Source text: Begin

Arteriovenous malformations (AVM) are congenital, resulting from abnormal connections between arteries and veins. Patients with AVM are missing the normal network of tiny vessels (capillaries) that connect arteries and veins. The resulting tangle of abnormal vessels allows multiple direct commutations between arteries that take oxygen-rich blood from the heart to the brain and veins that carry the oxygen-depleted blood back to the lungs and heart.
Although always present at birth, AVM may not develop into noticeable lesions for several years or even into adulthood. The symptoms and signs of AVM will depend on the location of the malformation, but patients should be aware that:
- AVMs can develop anywhere on the body, but most often on the brain and spinal cord
- The lesions can affect the skin, muscle, or bone
- The lesion can become visibly enlarged and cyst-like in appearance
- Sudden and severe bleeding episodes can occur with superficial lesions
- AVMs can often be misdiagnosed, and in many cases, patients discover their diagnosis after receiving treatment for a different disorder
Without treatment, these types of malformations continue to grow and may invade locally into surrounding tissues.
Treatment Options for Arteriovenous Malformations
Prompt diagnosis and management is necessary to try and maintain control and reverse vascular changes resulting from AVM.
Due to the aggressive nature of arteriovenous malformations, treatment often begins with embolization to cut off the blood supply to the AVM, in order to control the progression of the lesion, as well as surgery reserved for removal of localized lesions. For larger lesions that cause disfigurement, surgical removal of the lesion is combined with cosmetic repair to give patients normal contour and symmetry.

Source text: End

- [What you will do]
A. Answer these questions from the AVM text:
(i) What network of tiny vessels are patients with AVM missing?
(ii) Where on the body do AVMs most often develop?
(iii) With what procedure does treatment often begin?
B. List every kind of tissue that the AVM text says the lesions can affect.
C. Please copy the part of the AVM text between "Treatment Options for" and "resulting from AVM.", inclusive, word for word.
Answer from the AVM text alone.

Extracted material: Begin

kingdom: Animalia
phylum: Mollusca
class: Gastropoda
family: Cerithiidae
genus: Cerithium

Extracted material: End
Extracted material: Begin

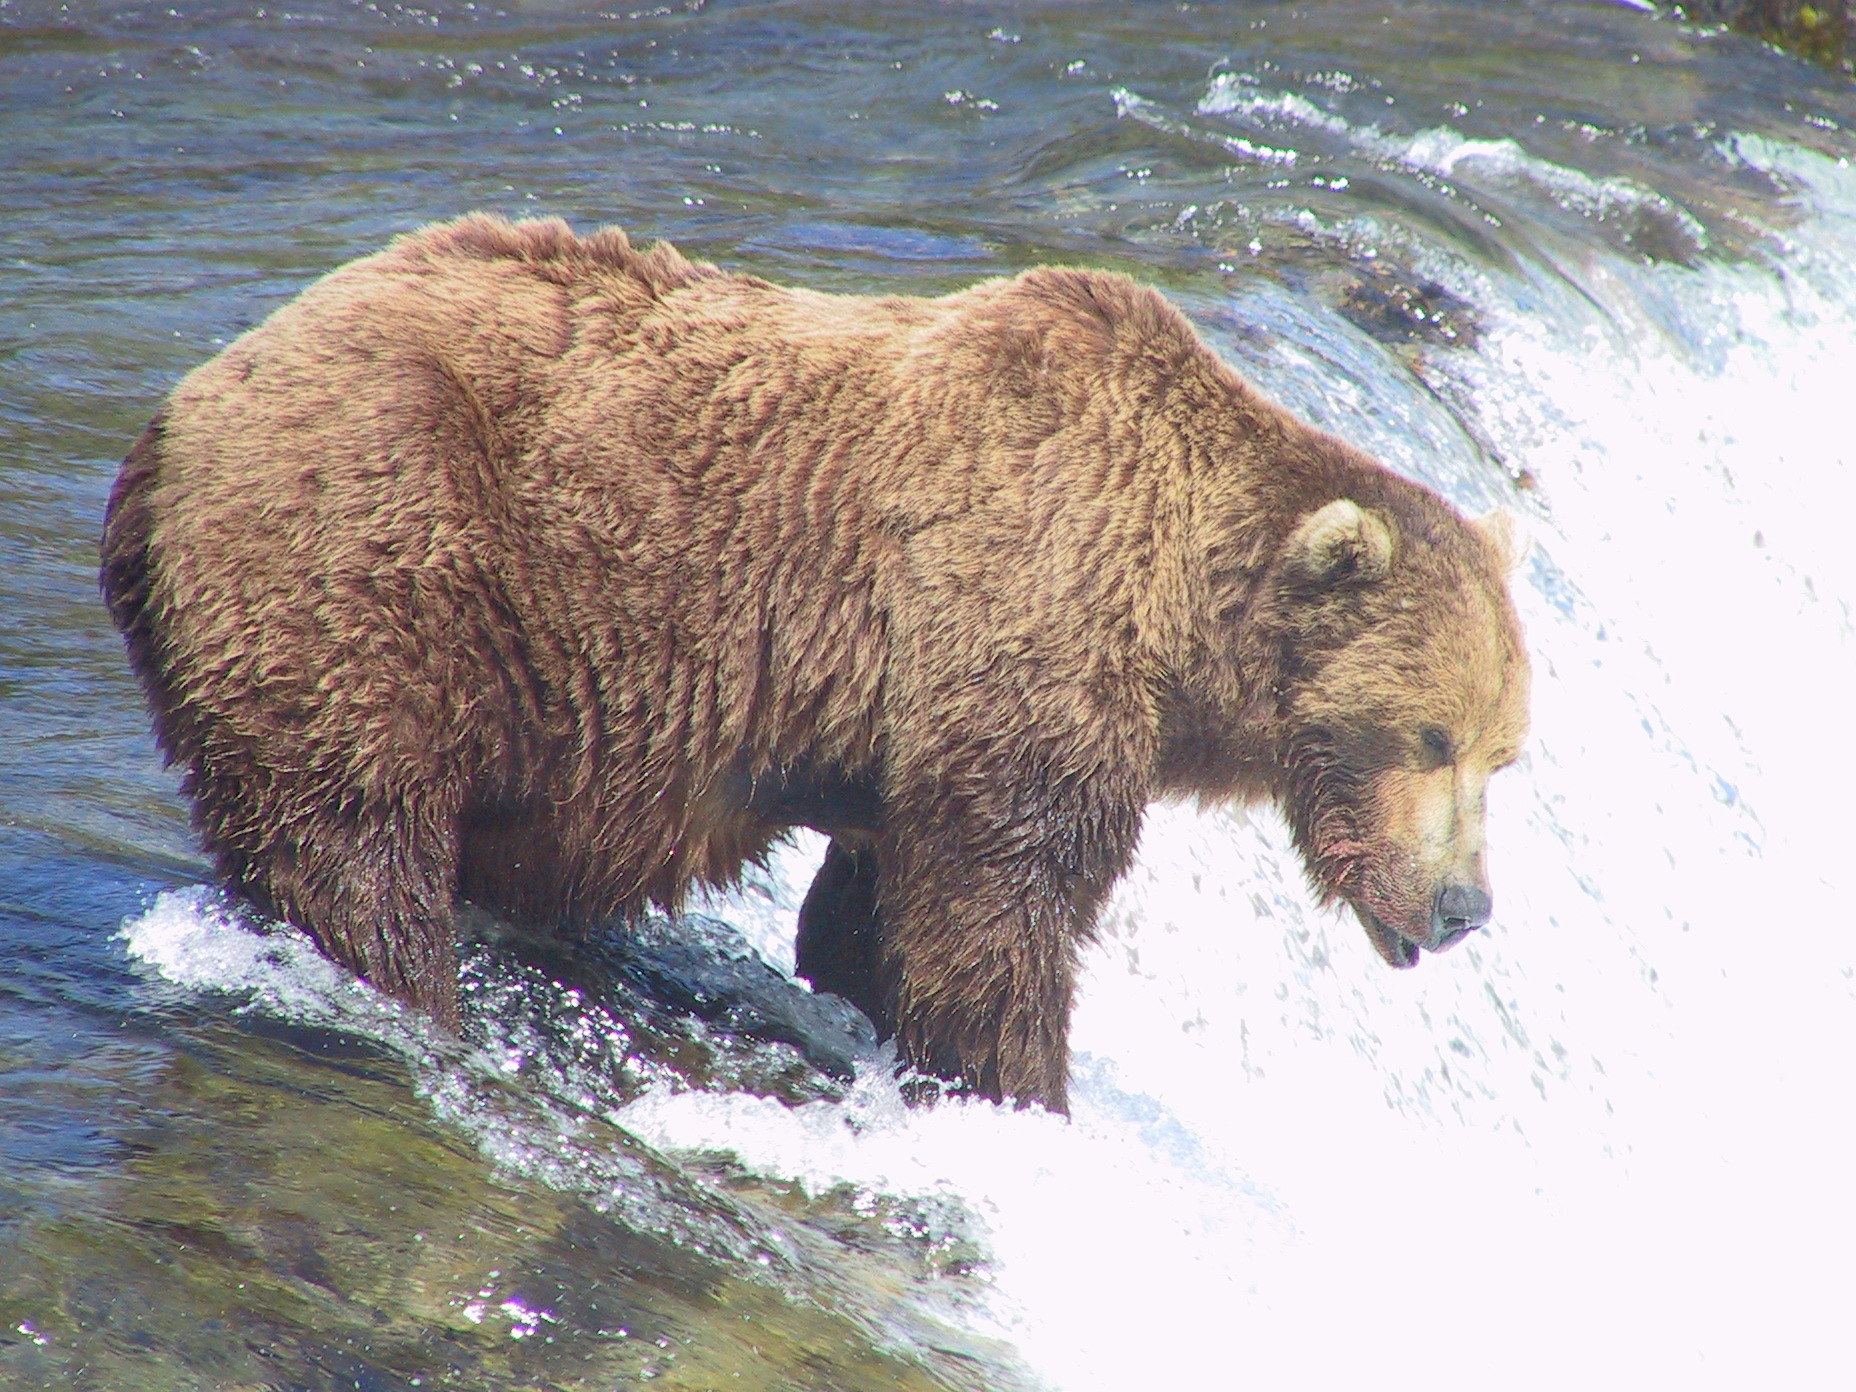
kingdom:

Extracted material: End

- [Responses to the exercise]
A.
(i) Capillaries
(ii) The brain and spinal cord
(iii) Embolization

B. Skin, muscle, bone

C.
Treatment Options for Arteriovenous Malformations
Prompt diagnosis and management is necessary to try and maintain control and reverse vascular changes resulting from AVM.